Your objective — How would you translate this sentence from the financial planning excerpt into Spanish: "Everyone chooses a plan, even if that plan is to do nothing and "hope for the best""?

Excerpt provided —
▶

Planning By Default?

The Danger of the Sneaky, Sticky Status Quo

My father earned the Eagle Scout designation as a young man, and his influence on my own development included many values he picked up through scouting.  One example came in the form of a saying he used often: "failing to plan is like planning to fail".

In my work I often encounter people who seem to have opted into the "default" financial plan for their situation, meaning they haven't made much conscious consideration of their own circumstance, but were instead just carried along by the currents of their lives.

In cases of young professionals, the default plan may look like focusing on career development and contributing a "reasonable" amount to their 401k plan at work. (Typical exchange: Q. Why did you pick a 6% amount to contribute to your plan? A. My HR guy said that's what many of my colleagues were doing)

For some older people, a common occurrence has them realizing in their mid to late career years that they are "behind" on savings and investment planning as retirement begins to look less like a far off dream and more like a coming reality - ready or not!

Everyone chooses a plan, even if that plan is to do nothing and "hope for the best"

One real value of working with a planning professional is in following a formal process of discovering your specific goals, articulating those goals clearly, and putting actual numbers on paper to allow for making a plan.  For people who prefer to do (or at least begin) this work on their own, consider the following a "bare minimum" for avoiding the trap of the status quo.

◀

Scene geometry reasoning data
▶

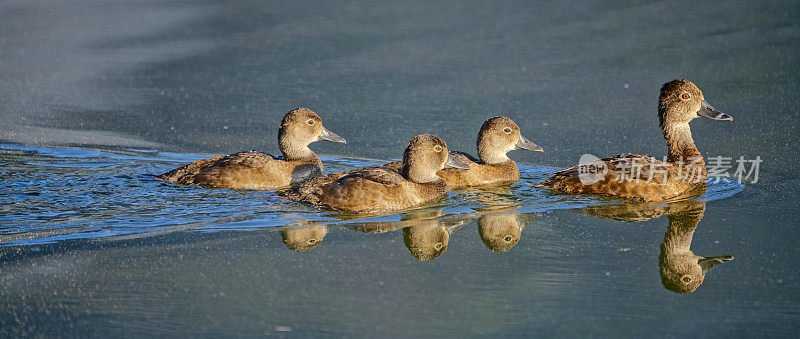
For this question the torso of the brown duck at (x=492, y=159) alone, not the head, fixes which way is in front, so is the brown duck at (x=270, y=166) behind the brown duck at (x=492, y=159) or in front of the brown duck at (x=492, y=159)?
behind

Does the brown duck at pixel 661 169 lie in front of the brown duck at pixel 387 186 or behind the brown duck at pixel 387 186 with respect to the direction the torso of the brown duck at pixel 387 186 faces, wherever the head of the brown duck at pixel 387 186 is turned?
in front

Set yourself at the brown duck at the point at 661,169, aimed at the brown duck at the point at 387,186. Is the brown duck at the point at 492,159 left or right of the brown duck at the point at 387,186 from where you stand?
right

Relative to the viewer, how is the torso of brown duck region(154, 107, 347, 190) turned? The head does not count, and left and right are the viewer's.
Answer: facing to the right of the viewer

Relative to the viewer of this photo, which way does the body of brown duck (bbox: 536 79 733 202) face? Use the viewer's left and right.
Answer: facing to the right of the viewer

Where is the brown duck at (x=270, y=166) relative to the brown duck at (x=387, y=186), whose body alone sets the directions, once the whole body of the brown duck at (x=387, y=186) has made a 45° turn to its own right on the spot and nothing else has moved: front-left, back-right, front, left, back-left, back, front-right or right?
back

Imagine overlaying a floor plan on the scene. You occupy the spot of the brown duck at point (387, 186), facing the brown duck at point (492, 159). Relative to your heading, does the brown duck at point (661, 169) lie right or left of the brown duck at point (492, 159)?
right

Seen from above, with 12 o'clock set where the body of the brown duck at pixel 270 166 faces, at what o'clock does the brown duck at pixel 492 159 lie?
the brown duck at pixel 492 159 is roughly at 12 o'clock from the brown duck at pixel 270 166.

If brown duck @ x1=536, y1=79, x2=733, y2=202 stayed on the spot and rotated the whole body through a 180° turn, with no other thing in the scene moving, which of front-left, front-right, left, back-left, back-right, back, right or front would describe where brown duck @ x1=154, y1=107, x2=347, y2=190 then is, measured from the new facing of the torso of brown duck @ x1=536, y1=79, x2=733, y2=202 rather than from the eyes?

◀
▶

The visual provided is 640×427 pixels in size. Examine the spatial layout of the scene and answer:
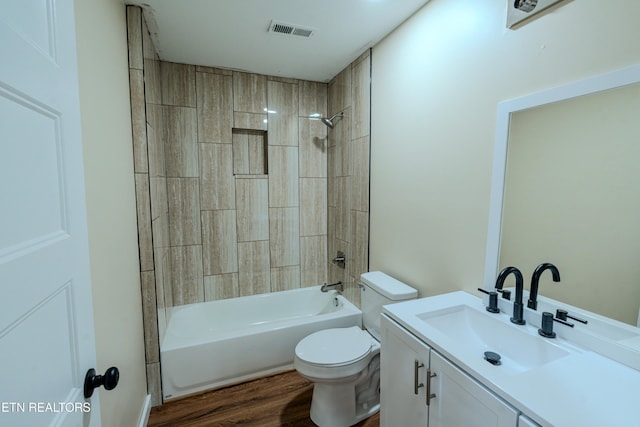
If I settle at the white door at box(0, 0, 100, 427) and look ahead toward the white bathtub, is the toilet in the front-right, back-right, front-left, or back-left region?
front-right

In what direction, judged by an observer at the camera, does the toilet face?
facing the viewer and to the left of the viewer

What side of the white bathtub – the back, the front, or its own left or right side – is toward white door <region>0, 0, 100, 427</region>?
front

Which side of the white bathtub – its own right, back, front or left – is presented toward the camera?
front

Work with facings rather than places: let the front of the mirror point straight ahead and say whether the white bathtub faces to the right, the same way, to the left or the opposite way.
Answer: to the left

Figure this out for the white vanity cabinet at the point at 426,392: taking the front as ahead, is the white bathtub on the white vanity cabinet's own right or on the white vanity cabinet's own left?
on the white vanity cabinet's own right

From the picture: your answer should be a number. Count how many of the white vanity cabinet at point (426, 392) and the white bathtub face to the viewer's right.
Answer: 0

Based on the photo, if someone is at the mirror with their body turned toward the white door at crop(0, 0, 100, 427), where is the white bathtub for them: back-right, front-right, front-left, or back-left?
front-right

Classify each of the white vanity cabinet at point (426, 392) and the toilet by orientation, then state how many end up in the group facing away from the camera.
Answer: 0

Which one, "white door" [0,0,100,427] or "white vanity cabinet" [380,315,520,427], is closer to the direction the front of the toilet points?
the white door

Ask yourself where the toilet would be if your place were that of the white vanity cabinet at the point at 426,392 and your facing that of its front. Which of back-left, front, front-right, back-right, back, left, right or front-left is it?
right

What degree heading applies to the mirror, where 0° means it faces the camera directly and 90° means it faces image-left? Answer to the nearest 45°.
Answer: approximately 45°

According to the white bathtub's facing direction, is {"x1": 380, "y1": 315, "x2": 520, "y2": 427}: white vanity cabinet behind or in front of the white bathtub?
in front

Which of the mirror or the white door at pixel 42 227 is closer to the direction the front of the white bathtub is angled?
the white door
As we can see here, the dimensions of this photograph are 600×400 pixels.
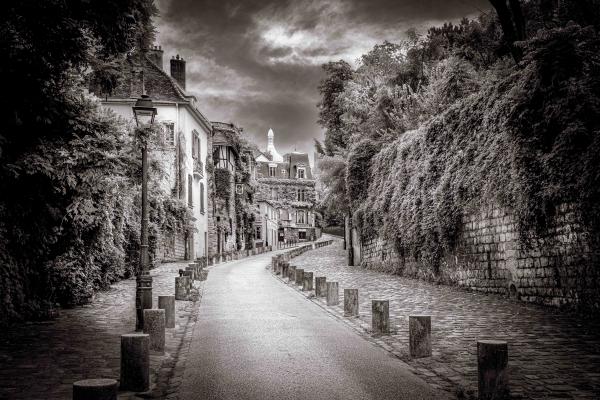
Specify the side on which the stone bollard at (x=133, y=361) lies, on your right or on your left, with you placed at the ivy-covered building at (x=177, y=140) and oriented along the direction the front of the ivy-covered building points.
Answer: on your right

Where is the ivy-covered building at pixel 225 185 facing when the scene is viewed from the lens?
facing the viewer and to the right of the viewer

◀
▶

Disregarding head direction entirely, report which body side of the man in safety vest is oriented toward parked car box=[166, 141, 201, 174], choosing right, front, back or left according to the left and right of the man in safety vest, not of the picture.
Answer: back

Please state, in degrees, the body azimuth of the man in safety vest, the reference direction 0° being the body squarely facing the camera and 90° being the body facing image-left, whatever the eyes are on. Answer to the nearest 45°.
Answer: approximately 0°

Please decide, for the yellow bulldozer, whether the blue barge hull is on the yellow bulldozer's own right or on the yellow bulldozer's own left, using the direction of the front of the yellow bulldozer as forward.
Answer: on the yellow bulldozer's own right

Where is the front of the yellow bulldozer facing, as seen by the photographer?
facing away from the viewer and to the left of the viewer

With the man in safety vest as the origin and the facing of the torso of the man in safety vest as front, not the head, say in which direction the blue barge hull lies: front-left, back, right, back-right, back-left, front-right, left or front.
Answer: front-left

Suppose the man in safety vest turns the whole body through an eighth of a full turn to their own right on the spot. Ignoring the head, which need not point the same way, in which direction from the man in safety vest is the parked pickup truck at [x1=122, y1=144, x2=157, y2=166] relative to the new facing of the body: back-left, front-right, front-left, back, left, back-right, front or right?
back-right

◀

Solution to this task — Todos eligen un plan, incluso si ese plan es no hacer nada y "esperar lo mejor".